Au terme des articles 4.2.2 “CONDITIONS FINANCIERE ”, 4.2.3 “CONDITIONS DE REMBOURSEMENT ” et 4.2.5 “TAUX EFFECTIF GLOBAL (TEG)”, il s’agissait d’un prêt de trésorerie d’une année au taux d’intérêt de 0%, au TEG de 0, 02% par mois et aux frais de garanties de 13, 74 euros, immédiatement mis à disposition de l’emprunteur, le remboursement du capital et le paiement des intérêts et accessoires devant intervenir en une fois à la date d’échéance annuelle du crédit, avec la possibilité de demander le rééchelonnement des sommes dues à l’échéance sur une période de 5 ans. Les intérêts étaient capitalisés à la date anniversaire du dernier déblocage et à la fin de période de différé et les cotisations d’assurance étaient exigibles mensuellement.
La date prévisionnelle de remboursement était fixée au 5 juin 2021.
L’article 4.2.4 “REECHELONNEMENT DU PRET” stipulait les conditions du report et échelonnement des sommes dues sur une période d’au maximum 5 ans, selon des modalités définies par avenant.
L’article 5 “GARANTIE” indiquait que le prêt bénéficiait de la garantie de l’Etat à hauteur de 90%, actionnable par le seul prêteur.
Par avenant conclu le 6 mai 2021, la société BANQUE CIC OUEST et [Q] [Z] ont convenu d’un rééchelonnement de 60 mois comprenant une période de différé d’amortissement en capital jusqu’au 29 juin 2022, les intérêts, le coût de la garantie de l’Etat et l’assurance étant seuls exigibles pendant la dite période de différé.
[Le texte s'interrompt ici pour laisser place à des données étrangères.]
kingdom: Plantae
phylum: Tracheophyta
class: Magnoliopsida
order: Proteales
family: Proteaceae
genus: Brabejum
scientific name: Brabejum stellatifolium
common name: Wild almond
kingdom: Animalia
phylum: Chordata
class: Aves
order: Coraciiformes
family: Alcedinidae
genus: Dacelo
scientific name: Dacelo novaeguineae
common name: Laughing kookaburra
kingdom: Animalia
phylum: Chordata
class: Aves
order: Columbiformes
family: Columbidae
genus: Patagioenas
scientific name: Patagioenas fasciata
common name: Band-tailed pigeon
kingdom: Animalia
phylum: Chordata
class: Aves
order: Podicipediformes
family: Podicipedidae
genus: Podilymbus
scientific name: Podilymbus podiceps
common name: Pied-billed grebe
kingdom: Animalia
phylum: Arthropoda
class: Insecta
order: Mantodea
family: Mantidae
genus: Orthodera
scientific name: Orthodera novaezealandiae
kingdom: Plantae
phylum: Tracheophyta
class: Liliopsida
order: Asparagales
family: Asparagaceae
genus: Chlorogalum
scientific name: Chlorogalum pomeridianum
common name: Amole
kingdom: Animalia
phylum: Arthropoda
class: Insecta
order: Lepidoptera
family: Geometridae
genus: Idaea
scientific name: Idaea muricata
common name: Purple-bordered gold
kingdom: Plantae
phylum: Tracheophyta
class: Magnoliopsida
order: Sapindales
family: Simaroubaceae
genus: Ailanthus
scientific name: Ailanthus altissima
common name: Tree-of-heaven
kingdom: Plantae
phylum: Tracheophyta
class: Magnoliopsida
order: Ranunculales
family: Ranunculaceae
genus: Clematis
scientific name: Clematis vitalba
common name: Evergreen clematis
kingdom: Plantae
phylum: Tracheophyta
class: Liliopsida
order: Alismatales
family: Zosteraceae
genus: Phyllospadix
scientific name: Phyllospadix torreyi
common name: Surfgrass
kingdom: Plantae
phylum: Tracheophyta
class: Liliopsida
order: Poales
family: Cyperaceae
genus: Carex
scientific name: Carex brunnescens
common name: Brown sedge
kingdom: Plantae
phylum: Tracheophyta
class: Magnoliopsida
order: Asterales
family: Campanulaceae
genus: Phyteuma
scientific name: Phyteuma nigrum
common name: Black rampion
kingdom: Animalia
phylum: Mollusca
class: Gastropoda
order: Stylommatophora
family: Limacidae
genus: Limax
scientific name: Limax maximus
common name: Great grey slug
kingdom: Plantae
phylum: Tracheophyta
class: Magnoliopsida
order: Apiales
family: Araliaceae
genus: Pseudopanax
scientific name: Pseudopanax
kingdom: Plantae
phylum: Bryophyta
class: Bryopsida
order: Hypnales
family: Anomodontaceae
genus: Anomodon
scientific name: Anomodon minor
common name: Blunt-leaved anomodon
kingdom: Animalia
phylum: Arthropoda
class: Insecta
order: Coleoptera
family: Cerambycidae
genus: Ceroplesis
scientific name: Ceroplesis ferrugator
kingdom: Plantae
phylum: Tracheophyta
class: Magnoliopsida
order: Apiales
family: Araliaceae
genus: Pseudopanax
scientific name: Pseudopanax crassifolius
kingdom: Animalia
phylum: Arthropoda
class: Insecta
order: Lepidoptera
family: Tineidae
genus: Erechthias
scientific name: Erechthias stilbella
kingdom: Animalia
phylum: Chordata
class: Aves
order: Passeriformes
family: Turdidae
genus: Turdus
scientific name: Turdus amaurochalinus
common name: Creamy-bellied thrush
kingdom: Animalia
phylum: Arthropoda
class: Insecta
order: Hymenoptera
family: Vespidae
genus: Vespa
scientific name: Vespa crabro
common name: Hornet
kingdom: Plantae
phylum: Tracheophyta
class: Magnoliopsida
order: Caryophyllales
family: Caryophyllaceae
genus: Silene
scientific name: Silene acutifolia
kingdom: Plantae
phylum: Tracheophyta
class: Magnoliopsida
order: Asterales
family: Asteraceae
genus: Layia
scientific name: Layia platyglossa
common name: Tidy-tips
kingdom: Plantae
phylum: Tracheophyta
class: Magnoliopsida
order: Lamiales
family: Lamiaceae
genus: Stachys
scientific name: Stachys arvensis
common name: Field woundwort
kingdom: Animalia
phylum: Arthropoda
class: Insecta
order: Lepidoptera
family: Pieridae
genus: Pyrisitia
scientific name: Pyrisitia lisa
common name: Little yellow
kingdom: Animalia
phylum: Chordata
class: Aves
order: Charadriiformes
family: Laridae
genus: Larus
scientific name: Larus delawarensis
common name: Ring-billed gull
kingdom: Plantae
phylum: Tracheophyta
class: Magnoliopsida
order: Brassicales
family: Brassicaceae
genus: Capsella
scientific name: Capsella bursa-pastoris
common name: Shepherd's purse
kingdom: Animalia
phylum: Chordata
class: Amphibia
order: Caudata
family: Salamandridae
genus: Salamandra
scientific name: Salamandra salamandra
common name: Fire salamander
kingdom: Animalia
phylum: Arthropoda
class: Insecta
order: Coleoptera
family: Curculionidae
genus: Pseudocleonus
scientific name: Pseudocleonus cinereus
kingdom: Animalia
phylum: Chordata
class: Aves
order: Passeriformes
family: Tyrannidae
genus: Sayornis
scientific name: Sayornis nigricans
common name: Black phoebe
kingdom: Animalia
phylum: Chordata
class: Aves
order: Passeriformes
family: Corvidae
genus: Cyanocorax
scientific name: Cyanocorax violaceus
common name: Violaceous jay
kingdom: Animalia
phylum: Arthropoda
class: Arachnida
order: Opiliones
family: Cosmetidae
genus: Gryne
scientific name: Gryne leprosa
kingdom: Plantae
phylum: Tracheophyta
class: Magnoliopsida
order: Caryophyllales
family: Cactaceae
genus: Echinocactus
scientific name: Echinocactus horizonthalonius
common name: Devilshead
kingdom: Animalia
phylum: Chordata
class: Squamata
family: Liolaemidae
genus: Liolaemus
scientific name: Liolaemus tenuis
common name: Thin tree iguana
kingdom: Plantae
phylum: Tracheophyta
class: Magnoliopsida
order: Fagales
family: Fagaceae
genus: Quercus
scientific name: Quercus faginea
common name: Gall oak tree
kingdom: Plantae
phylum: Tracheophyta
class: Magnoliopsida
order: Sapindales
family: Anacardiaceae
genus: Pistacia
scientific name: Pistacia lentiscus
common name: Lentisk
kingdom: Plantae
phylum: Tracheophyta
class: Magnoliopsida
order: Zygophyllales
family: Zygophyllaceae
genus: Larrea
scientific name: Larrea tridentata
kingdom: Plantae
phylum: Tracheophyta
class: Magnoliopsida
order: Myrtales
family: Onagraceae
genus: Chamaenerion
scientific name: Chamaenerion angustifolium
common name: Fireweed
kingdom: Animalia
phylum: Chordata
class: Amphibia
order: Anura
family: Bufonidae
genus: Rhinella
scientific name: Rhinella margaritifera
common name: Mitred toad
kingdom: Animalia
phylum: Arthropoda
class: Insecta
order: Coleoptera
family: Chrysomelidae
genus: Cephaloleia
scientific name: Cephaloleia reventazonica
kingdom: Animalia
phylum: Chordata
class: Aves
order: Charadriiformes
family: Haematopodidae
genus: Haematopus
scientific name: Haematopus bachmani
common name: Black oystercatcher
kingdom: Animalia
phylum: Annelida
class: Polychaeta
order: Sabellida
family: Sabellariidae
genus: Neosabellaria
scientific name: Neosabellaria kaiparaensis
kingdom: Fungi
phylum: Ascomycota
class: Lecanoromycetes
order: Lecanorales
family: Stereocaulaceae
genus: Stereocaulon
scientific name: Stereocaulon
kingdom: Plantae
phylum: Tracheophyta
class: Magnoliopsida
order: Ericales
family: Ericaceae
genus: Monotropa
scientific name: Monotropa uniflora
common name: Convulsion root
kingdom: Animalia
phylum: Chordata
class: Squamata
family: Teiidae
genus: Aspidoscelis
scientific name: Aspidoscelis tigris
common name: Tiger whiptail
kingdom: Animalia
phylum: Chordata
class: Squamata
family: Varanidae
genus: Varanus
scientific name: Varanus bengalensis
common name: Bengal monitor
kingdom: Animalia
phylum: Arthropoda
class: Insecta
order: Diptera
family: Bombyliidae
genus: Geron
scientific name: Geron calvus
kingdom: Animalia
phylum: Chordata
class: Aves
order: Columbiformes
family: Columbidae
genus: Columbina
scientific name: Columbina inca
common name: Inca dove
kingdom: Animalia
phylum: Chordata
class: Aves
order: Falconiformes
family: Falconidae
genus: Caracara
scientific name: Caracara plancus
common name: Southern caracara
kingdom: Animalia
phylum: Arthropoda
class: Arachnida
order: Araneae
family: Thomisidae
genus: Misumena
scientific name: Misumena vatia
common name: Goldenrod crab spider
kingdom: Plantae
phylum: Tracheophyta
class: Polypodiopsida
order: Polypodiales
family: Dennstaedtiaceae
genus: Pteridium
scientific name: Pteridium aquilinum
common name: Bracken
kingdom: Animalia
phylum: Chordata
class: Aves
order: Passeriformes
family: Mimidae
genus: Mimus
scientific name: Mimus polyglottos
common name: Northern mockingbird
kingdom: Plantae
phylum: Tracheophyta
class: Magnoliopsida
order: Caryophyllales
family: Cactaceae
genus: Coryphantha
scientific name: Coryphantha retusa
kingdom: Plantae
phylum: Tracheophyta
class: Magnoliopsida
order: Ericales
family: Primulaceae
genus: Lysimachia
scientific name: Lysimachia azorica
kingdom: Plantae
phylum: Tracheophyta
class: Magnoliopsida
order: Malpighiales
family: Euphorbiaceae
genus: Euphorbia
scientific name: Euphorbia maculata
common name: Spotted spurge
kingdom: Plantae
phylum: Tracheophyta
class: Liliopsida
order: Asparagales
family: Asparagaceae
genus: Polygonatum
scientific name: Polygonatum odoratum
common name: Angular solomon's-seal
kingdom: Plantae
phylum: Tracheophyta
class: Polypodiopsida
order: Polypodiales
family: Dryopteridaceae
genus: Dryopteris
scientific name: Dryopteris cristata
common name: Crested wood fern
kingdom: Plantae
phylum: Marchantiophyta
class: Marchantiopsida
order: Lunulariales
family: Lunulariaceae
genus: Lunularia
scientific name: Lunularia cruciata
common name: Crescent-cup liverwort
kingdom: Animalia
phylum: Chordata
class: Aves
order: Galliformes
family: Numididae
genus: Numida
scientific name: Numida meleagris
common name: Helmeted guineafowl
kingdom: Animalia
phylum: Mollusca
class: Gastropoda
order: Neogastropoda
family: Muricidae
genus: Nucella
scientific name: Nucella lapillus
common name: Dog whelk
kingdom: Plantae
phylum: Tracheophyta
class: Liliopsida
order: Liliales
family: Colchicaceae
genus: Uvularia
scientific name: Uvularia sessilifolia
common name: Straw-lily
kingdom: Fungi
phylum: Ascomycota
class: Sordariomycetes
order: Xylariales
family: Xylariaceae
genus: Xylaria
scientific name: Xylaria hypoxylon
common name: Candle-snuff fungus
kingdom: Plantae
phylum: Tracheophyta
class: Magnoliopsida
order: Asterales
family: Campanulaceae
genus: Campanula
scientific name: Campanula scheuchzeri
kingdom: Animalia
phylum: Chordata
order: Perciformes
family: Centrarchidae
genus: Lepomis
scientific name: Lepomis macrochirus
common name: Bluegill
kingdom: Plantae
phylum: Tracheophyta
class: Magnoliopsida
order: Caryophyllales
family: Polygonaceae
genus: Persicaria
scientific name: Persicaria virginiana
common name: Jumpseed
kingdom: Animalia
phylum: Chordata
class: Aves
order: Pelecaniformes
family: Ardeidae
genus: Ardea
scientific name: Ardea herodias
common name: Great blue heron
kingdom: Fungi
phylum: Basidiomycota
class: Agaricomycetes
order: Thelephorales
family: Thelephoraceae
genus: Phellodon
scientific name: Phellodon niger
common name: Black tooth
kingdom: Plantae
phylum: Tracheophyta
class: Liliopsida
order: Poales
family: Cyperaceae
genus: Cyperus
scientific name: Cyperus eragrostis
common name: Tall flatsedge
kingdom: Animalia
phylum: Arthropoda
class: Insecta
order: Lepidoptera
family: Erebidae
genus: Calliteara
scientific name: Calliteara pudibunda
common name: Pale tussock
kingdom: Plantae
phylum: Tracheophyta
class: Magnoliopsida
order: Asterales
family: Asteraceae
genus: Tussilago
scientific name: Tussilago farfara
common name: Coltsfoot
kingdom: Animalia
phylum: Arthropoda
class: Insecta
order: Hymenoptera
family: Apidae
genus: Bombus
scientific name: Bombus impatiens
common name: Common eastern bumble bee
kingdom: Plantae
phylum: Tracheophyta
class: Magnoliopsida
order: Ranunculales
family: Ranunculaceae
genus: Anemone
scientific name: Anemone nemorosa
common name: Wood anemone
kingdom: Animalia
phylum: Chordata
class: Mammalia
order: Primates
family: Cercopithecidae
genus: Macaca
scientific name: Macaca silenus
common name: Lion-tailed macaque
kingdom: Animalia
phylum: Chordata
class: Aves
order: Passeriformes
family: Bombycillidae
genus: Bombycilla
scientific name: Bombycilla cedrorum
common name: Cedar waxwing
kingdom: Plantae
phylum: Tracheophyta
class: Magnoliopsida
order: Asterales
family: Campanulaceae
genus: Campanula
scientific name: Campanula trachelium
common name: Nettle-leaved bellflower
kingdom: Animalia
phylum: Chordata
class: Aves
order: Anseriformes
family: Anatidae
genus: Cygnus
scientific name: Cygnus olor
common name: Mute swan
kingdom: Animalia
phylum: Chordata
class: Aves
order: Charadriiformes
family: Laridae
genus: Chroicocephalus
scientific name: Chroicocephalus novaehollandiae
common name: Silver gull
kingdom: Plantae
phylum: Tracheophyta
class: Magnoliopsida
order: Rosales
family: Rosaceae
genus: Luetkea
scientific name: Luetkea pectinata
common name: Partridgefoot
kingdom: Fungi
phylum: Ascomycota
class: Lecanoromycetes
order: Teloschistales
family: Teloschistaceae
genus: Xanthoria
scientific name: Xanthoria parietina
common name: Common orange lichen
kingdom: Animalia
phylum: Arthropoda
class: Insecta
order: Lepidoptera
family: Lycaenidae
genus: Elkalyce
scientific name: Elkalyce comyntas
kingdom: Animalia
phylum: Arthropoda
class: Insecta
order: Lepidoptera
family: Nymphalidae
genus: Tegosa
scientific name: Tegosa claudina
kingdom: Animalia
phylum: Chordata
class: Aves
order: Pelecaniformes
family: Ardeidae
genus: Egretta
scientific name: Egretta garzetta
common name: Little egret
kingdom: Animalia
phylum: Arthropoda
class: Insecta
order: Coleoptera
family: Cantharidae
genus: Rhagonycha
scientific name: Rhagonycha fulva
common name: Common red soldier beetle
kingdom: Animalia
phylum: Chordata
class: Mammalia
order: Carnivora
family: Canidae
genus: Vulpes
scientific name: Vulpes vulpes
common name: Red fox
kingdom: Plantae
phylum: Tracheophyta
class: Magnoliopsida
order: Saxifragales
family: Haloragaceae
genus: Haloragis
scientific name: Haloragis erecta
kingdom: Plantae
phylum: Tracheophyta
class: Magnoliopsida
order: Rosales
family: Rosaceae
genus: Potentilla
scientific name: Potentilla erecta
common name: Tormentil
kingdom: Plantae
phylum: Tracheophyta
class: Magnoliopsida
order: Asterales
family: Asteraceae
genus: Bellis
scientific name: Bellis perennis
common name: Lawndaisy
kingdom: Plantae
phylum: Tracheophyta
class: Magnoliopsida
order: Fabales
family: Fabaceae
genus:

Le taux d’intérêt était porté à 0, 70 % et le TEG à 0, 12% par mois. La 1ère des 12 échéances de différé d’un montant de 5, 14 euros était prévue à la date du 30 juin 2021 et celle des 48 échéances de remboursement de 118, 16 euros à la date du 30 juin 2022. La commission de garantie pour la période additionnelle s’élevait à la somme de 115, 88 euros.
[Q] [Z] a cessé tout réglement à compter de l’échéance du 31 mars 2022.
Par lettre recommandée avec demande d’avis de réception en date du 8 novembre 2024, distribuée le 13 novembre 2024, la société BANQUE CIC OUEST a mis en demeure [Q] [Z] de régulariser la situation sous 30 jours en lui remboursant la somme de 3.596, 64 euros sous peine de résolution du contrat de prêt.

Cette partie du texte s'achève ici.